Information below:
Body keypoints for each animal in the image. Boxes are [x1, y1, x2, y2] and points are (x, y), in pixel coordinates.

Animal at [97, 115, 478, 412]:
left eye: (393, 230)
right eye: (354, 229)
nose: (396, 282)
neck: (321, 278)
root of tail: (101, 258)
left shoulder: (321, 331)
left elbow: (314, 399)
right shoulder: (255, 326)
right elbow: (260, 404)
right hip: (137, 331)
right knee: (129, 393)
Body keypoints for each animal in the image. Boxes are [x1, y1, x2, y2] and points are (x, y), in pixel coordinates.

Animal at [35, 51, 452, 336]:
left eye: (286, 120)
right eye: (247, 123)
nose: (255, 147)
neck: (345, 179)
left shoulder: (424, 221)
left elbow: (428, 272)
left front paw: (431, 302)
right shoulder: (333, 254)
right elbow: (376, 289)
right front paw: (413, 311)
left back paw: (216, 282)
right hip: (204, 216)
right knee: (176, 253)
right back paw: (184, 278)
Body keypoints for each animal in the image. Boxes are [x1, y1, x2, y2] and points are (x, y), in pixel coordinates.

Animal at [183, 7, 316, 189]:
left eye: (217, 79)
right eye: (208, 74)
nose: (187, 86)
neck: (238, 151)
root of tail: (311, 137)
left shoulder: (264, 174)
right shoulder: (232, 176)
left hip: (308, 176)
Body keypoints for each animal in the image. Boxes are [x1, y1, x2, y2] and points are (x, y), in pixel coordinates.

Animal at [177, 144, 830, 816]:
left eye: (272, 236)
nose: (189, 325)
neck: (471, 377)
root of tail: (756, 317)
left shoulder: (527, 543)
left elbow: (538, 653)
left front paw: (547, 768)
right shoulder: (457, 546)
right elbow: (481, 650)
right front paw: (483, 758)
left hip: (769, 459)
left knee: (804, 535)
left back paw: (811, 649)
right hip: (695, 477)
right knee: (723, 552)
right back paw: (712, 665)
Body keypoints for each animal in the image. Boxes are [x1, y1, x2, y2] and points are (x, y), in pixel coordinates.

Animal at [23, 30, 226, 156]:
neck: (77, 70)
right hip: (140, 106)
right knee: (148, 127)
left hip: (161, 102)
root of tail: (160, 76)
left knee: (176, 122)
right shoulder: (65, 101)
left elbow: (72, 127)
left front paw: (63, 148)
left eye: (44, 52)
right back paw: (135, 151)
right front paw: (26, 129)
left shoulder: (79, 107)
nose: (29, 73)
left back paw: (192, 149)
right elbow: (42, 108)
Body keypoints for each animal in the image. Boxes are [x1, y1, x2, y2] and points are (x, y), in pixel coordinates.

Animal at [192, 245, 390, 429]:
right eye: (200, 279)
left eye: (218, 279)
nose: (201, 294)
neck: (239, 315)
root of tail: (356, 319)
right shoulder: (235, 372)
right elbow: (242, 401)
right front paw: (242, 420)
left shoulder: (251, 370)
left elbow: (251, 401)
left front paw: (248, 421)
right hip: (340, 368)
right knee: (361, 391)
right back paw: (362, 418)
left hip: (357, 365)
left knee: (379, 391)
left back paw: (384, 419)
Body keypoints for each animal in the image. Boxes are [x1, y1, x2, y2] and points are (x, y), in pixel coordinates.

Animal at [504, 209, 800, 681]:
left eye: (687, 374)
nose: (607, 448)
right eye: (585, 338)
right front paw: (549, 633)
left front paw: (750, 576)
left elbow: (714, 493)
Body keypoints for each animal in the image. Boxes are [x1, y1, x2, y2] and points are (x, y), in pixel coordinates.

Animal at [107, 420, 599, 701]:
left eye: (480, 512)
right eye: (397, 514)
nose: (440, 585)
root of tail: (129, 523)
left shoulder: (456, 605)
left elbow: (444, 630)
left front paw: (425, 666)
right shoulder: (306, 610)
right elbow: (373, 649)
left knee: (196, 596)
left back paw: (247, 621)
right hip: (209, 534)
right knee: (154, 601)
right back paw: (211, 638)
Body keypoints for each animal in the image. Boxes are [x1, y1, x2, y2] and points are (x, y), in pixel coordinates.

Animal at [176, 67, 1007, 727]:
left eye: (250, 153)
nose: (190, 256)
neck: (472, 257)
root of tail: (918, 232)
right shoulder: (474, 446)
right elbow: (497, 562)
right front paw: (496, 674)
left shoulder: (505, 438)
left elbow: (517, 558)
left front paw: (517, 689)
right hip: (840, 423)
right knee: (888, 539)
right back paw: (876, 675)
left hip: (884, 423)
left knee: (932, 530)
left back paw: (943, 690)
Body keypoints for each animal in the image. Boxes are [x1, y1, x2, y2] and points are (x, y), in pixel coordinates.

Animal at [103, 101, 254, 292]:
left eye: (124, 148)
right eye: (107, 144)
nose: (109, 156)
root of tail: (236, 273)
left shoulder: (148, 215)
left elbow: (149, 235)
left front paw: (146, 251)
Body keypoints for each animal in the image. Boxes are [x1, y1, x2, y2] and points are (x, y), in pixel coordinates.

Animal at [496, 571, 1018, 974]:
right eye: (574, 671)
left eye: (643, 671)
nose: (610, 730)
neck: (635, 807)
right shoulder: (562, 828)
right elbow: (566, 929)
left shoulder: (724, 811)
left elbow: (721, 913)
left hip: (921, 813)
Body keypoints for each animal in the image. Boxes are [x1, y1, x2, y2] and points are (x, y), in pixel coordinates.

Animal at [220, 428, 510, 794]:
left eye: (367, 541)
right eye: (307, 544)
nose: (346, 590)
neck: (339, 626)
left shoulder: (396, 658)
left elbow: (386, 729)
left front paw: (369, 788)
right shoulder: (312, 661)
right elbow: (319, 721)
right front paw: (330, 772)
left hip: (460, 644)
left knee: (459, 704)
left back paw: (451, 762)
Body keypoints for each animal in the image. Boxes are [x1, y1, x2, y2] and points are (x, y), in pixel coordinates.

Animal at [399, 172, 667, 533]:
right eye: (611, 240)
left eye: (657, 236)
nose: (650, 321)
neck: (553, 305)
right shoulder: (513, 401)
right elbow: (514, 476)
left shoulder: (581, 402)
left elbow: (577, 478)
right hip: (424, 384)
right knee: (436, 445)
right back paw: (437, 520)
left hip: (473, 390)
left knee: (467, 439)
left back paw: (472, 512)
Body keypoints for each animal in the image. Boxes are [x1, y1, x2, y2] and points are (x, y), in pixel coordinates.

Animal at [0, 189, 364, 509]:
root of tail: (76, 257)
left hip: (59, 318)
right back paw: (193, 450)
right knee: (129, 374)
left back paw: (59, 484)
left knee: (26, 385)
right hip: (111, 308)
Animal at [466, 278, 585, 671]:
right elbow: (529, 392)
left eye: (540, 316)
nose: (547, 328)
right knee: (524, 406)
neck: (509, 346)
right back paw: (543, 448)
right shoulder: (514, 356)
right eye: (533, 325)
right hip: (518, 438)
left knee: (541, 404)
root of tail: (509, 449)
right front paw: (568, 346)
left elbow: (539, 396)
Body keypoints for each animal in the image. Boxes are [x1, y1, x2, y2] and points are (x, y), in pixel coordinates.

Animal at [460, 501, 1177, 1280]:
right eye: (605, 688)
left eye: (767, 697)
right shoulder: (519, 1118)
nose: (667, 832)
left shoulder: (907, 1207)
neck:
End of Information.
What is expected - An identical copy of the entries above is the expected result.

Answer to the exercise -
Body keypoints for each animal in the image. Boxes are [x1, y1, x2, y2] and points are (x, y), in pixel coordinates.

Animal at [97, 115, 478, 412]:
left eye: (393, 230)
right eye: (354, 229)
nose: (396, 282)
neck: (321, 278)
root of tail: (101, 258)
left shoulder: (321, 331)
left elbow: (314, 399)
right shoulder: (255, 326)
right elbow: (260, 404)
right hip: (137, 331)
right knee: (129, 393)
Body keypoints for each animal in the image. Boxes are [x1, y1, x2, y2] and points are (x, y), in pixel coordinates.

Animal at [35, 51, 452, 336]:
left eye: (286, 120)
right eye: (247, 123)
nose: (255, 147)
neck: (345, 179)
left shoulder: (424, 221)
left elbow: (428, 272)
left front paw: (431, 302)
right shoulder: (333, 254)
right elbow: (376, 289)
right front paw: (413, 311)
left back paw: (216, 282)
right hip: (204, 216)
right knee: (176, 253)
right back paw: (184, 278)
Body keypoints for each animal in the image. Boxes are [x1, y1, x2, y2] and points are (x, y), in pixel coordinates.

Animal at [183, 7, 316, 189]:
left eye: (217, 79)
right eye: (208, 74)
nose: (187, 86)
neck: (238, 151)
root of tail: (311, 137)
left shoulder: (264, 174)
right shoulder: (232, 176)
left hip: (308, 176)
Body keypoints for each animal in the image. Boxes are [x1, y1, x2, y2] and points are (x, y), in pixel coordinates.

Animal at [177, 144, 830, 816]:
left eye: (272, 236)
nose: (189, 325)
neck: (471, 377)
root of tail: (756, 317)
left shoulder: (527, 543)
left elbow: (538, 653)
left front paw: (547, 768)
right shoulder: (457, 546)
right elbow: (481, 650)
right front paw: (483, 758)
left hip: (769, 459)
left knee: (804, 535)
left back paw: (811, 649)
right hip: (695, 477)
right knee: (723, 552)
right back paw: (712, 665)
Body keypoints for each animal in the image. Boxes are [x1, y1, x2, y2] and points are (x, y), in pixel coordinates.

Animal at [23, 30, 226, 156]:
neck: (77, 70)
right hip: (140, 106)
right knee: (148, 127)
left hip: (161, 102)
root of tail: (160, 76)
left knee: (176, 122)
right shoulder: (65, 101)
left elbow: (72, 127)
left front paw: (63, 148)
left eye: (44, 52)
right back paw: (135, 151)
right front paw: (26, 129)
left shoulder: (79, 107)
nose: (29, 73)
left back paw: (192, 149)
right elbow: (42, 108)
Body keypoints for each animal in the image. Boxes are [x1, y1, x2, y2] and points are (x, y), in pixel coordinates.

Animal at [192, 245, 390, 429]:
right eye: (200, 279)
left eye: (218, 279)
nose: (201, 294)
neck: (239, 315)
root of tail: (356, 319)
right shoulder: (235, 372)
right elbow: (242, 401)
right front paw: (242, 420)
left shoulder: (251, 370)
left elbow: (251, 401)
left front paw: (248, 421)
right hip: (340, 368)
right knee: (361, 391)
right back paw: (362, 418)
left hip: (357, 365)
left knee: (379, 391)
left back paw: (384, 419)
Body keypoints for each animal in the image. Boxes are [x1, y1, x2, y2] and points are (x, y), in pixel coordinates.

Animal at [504, 209, 800, 681]:
left eye: (687, 374)
nose: (607, 448)
right eye: (585, 338)
right front paw: (549, 633)
left front paw: (750, 576)
left elbow: (714, 493)
Body keypoints for each animal in the image. Boxes are [x1, y1, x2, y2] and points are (x, y), in pixel coordinates.

Animal at [107, 420, 599, 701]:
left eye: (480, 512)
right eye: (397, 514)
nose: (440, 585)
root of tail: (129, 523)
left shoulder: (456, 605)
left elbow: (444, 630)
left front paw: (425, 666)
right shoulder: (306, 610)
right elbow: (373, 649)
left knee: (196, 596)
left back paw: (247, 621)
right hip: (209, 534)
right knee: (154, 601)
right back paw: (211, 638)
Body keypoints for each animal in the image. Boxes are [x1, y1, x2, y2] and points are (x, y), in pixel coordinates.

Animal at [176, 67, 1007, 727]:
left eye: (250, 153)
nose: (190, 256)
neck: (472, 257)
root of tail: (918, 232)
right shoulder: (474, 446)
right elbow: (497, 562)
right front paw: (496, 674)
left shoulder: (505, 438)
left elbow: (517, 558)
left front paw: (517, 689)
right hip: (840, 423)
right knee: (888, 539)
right back paw: (876, 675)
left hip: (884, 423)
left knee: (932, 530)
left back paw: (943, 690)
Body keypoints for each animal in the image. Boxes are [x1, y1, x2, y2] and points are (x, y), in pixel coordinates.

Animal at [103, 101, 254, 292]:
left eye: (124, 148)
right eye: (107, 144)
nose: (109, 156)
root of tail: (236, 273)
left shoulder: (148, 215)
left elbow: (149, 235)
left front paw: (146, 251)
Body keypoints for each animal in the image. Boxes are [x1, y1, x2, y2] and points are (x, y), in pixel coordinates.

Animal at [496, 571, 1018, 974]:
right eye: (574, 671)
left eye: (643, 671)
nose: (610, 730)
neck: (635, 807)
right shoulder: (562, 828)
right elbow: (566, 929)
left shoulder: (724, 811)
left elbow: (721, 913)
left hip: (921, 813)
Body keypoints for each animal in the image. Boxes are [x1, y1, x2, y2] and points are (x, y), in pixel coordinates.

Animal at [220, 428, 510, 794]:
left eye: (367, 541)
right eye: (307, 544)
nose: (346, 590)
neck: (339, 626)
left shoulder: (396, 658)
left elbow: (386, 729)
left front paw: (369, 788)
right shoulder: (312, 661)
right elbow: (319, 721)
right front paw: (330, 772)
left hip: (460, 644)
left knee: (459, 704)
left back paw: (451, 762)
Body keypoints for each animal in the image. Boxes are [x1, y1, x2, y2] and points are (x, y), in pixel coordinates.

Animal at [399, 172, 667, 533]:
right eye: (611, 240)
left eye: (657, 236)
nose: (650, 321)
neck: (553, 305)
right shoulder: (513, 401)
right elbow: (514, 476)
left shoulder: (581, 402)
left elbow: (577, 478)
right hip: (424, 384)
right knee: (436, 445)
right back paw: (437, 520)
left hip: (473, 390)
left knee: (467, 439)
left back paw: (472, 512)
Body keypoints for each animal in the image. Boxes are [x1, y1, x2, y2] and points are (x, y), in pixel coordinates.

Animal at [0, 189, 364, 509]:
root of tail: (76, 257)
left hip: (59, 318)
right back paw: (193, 450)
right knee: (129, 374)
left back paw: (59, 484)
left knee: (26, 385)
right hip: (111, 308)
Animal at [466, 278, 585, 671]:
right elbow: (529, 392)
left eye: (540, 316)
nose: (547, 328)
right knee: (524, 406)
neck: (509, 346)
right back paw: (543, 448)
right shoulder: (514, 356)
right eye: (533, 325)
right hip: (518, 438)
left knee: (541, 404)
root of tail: (509, 449)
right front paw: (568, 346)
left elbow: (539, 396)
Body keypoints for each animal in the image. Boxes are [x1, y1, x2, y2] and points are (x, y), in pixel coordinates.

Animal at [460, 501, 1177, 1280]:
right eye: (605, 688)
left eye: (767, 697)
right shoulder: (519, 1118)
nose: (667, 832)
left shoulder: (907, 1207)
neck:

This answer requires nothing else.